A few snickers from the men enforced Guiscard’s cocky stance. A shrug of his broad shoulder tugged tight the gold chain across his chest and with a distracting clink.

Drawing in a breath, Rhiana grabbed back the courage and focus she had initially held. “My apologies for being so abrupt, my lord, but is it possible we may discuss the business of these dragons come to nest in the caves?”

“Dragons in our caves, my lady?”

“Three men have been devoured in five days.”

“You said dragons, as in, more than one?”

“Mayhap.” A surreptitious glance about saw many more eyes had become interested. She did wish to alarm no one, especially the women, so she lowered her voice. “Do you not wish it put to an end?”

The baron now regarded her with a lifted brow. Utter arrogance seeped from him as if the lavender scent. “And you propose to be the one to end it? My lady, I had not thought to entertain such a humorous farce this morn, but I thank you heartily for the amusement.”

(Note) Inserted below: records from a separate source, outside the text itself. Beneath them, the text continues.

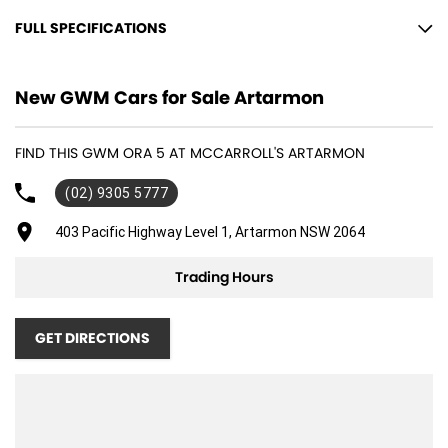
FULL SPECIFICATIONS
12 V Socket(s) - Auxiliary
New GWM Cars for Sale Artarmon
18" Alloy Wheels
6 Speaker Stereo
FIND THIS GWM ORA 5 AT MCCARROLL'S ARTARMON
ABS (Antilock Brakes)
(02) 9305 5777
Air Cond. - Climate Control
Air Conditioning - Pollen Filter
403 Pacific Highway Level 1, Artarmon NSW 2064
Alarm
Trading Hours
Audio - Aux Input USB Socket
Blind Spot Sensor
GET DIRECTIONS
Bluetooth System
Brakes - Regenerative
Brakes - Regenerative (Adjustable)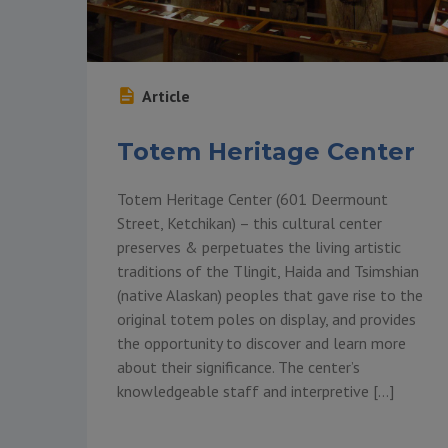
Article
Totem Heritage Center
Totem Heritage Center (601 Deermount
Street, Ketchikan) – this cultural center
preserves & perpetuates the living artistic
traditions of the Tlingit, Haida and Tsimshian
(native Alaskan) peoples that gave rise to the
original totem poles on display, and provides
the opportunity to discover and learn more
about their significance. The center’s
knowledgeable staff and interpretive […]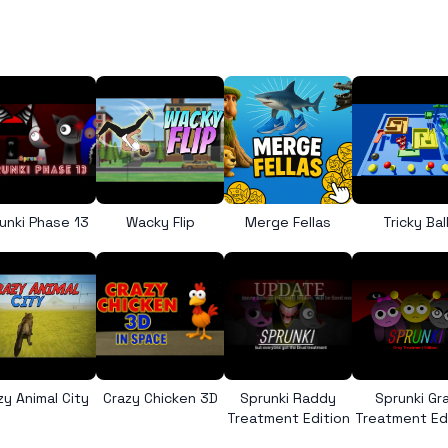
unki Phase 13
Wacky Flip
Merge Fellas
Tricky Bal
zy Animal City
Crazy Chicken 3D
Sprunki Raddy
Sprunki Gr
Treatment Edition
Treatment Ed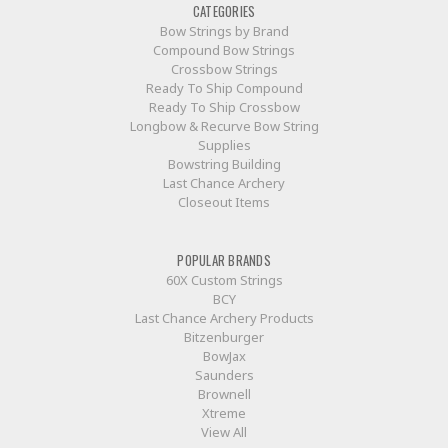
CATEGORIES
Bow Strings by Brand
Compound Bow Strings
Crossbow Strings
Ready To Ship Compound
Ready To Ship Crossbow
Longbow & Recurve Bow String
Supplies
Bowstring Building
Last Chance Archery
Closeout Items
POPULAR BRANDS
60X Custom Strings
BCY
Last Chance Archery Products
Bitzenburger
BowJax
Saunders
Brownell
Xtreme
View All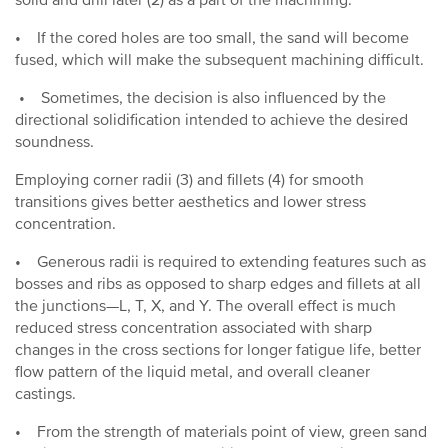
solid and drill later (2) as a part of the machining.
• If the cored holes are too small, the sand will become
fused, which will make the subsequent machining difficult.
• Sometimes, the decision is also influenced by the
directional solidification intended to achieve the desired
soundness.
Employing corner radii (3) and fillets (4) for smooth
transitions gives better aesthetics and lower stress
concentration.
• Generous radii is required to extending features such as
bosses and ribs as opposed to sharp edges and fillets at all
the junctions—L, T, X, and Y. The overall effect is much
reduced stress concentration associated with sharp
changes in the cross sections for longer fatigue life, better
flow pattern of the liquid metal, and overall cleaner
castings.
• From the strength of materials point of view, green sand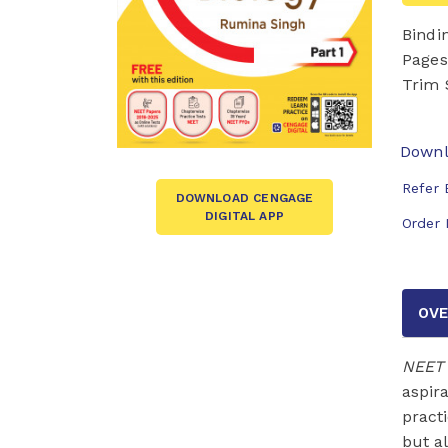
Bindi
Pages
Trim 
Downl
Refer 
DOWNLOAD CENGAGE
DIGITAL APP
Order 
OVE
NEET 
aspir
pract
but a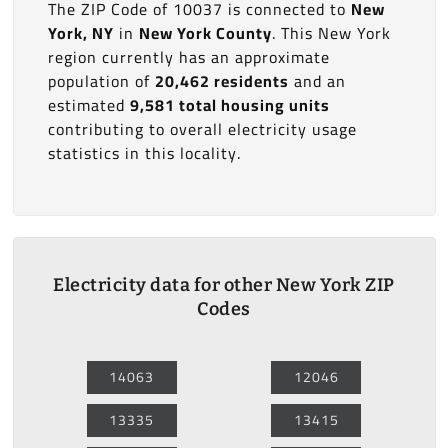
The ZIP Code of 10037 is connected to
New
York, NY
in
New York County
. This New York
region currently has an approximate
population of
20,462 residents
and an
estimated
9,581 total housing units
contributing to overall electricity usage
statistics in this locality.
Electricity data for other New York ZIP
Codes
14063
12046
13335
13415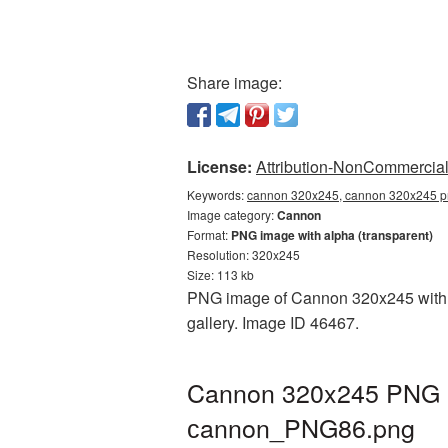
Share image:
License:
Attribution-NonCommercial 
Keywords:
cannon 320x245, cannon 320x245 pn
Image category:
Cannon
Format:
PNG image with alpha (transparent)
Resolution: 320x245
Size: 113 kb
PNG image of Cannon 320x245 with a 
gallery. Image ID 46467.
Cannon 320x245 PNG pi
сannon_PNG86.png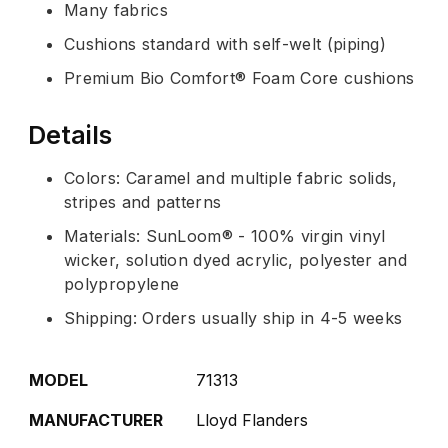
Many fabrics
Cushions standard with self-welt (piping)
Premium Bio Comfort® Foam Core cushions
Details
Colors: Caramel and multiple fabric solids,
stripes and patterns
Materials: SunLoom® - 100% virgin vinyl
wicker, solution dyed acrylic, polyester and
polypropylene
Shipping: Orders usually ship in 4-5 weeks
MODEL
71313
MANUFACTURER
Lloyd Flanders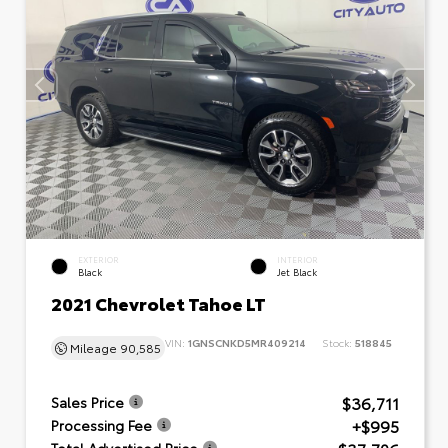
EXTERIOR
INTERIOR
Black
Jet Black
2021 Chevrolet Tahoe LT
VIN:
1GNSCNKD5MR409214
Stock:
518845
Mileage
90,585
$36,711
Sales Price
+$995
Processing Fee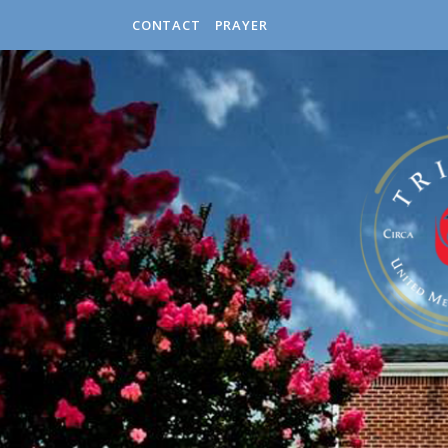
CONTACT
PRAYER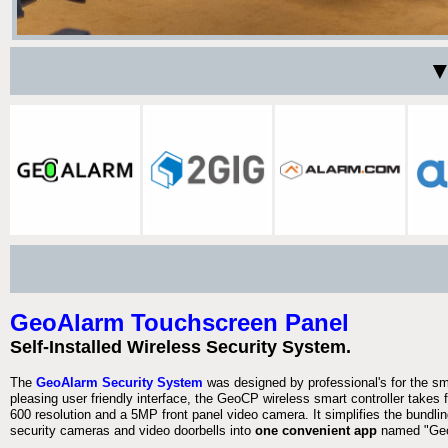
▼
GeoAlarm Touchscreen Panel
Self-Installed Wireless Security System.
The
GeoAlarm Security System
was designed by professional's for the s
pleasing user friendly interface, the GeoCP wireless smart controller takes 
600 resolution and a 5MP front panel video camera. It simplifies the bundlin
security cameras and video doorbells into
one convenient app
named "Geo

He touched her chin with a finger that glittered with enough gold to serve a peasant family for an entire year, and lifted her head to look directly into her eyes. The look was familiar, and dreadsome. On occasion Guiscard caught Rhiana as she was entering Lady Anne’s room. A silent capture, which held her against the embrasure outside the solar, his blue eyes eating her apart with unspoken lust.

“You’ve been to the caves,” he said. “This morning? My men report seeing you leave just after lauds. Your return was not remarked.”

She would lie to no man, for integrity of word was important to her. “I did, my lord.”

“Such boldness to tromp about a dragon’s lair.”

“I killed one rampant this morn. But there may be another. I…sensed its presence.”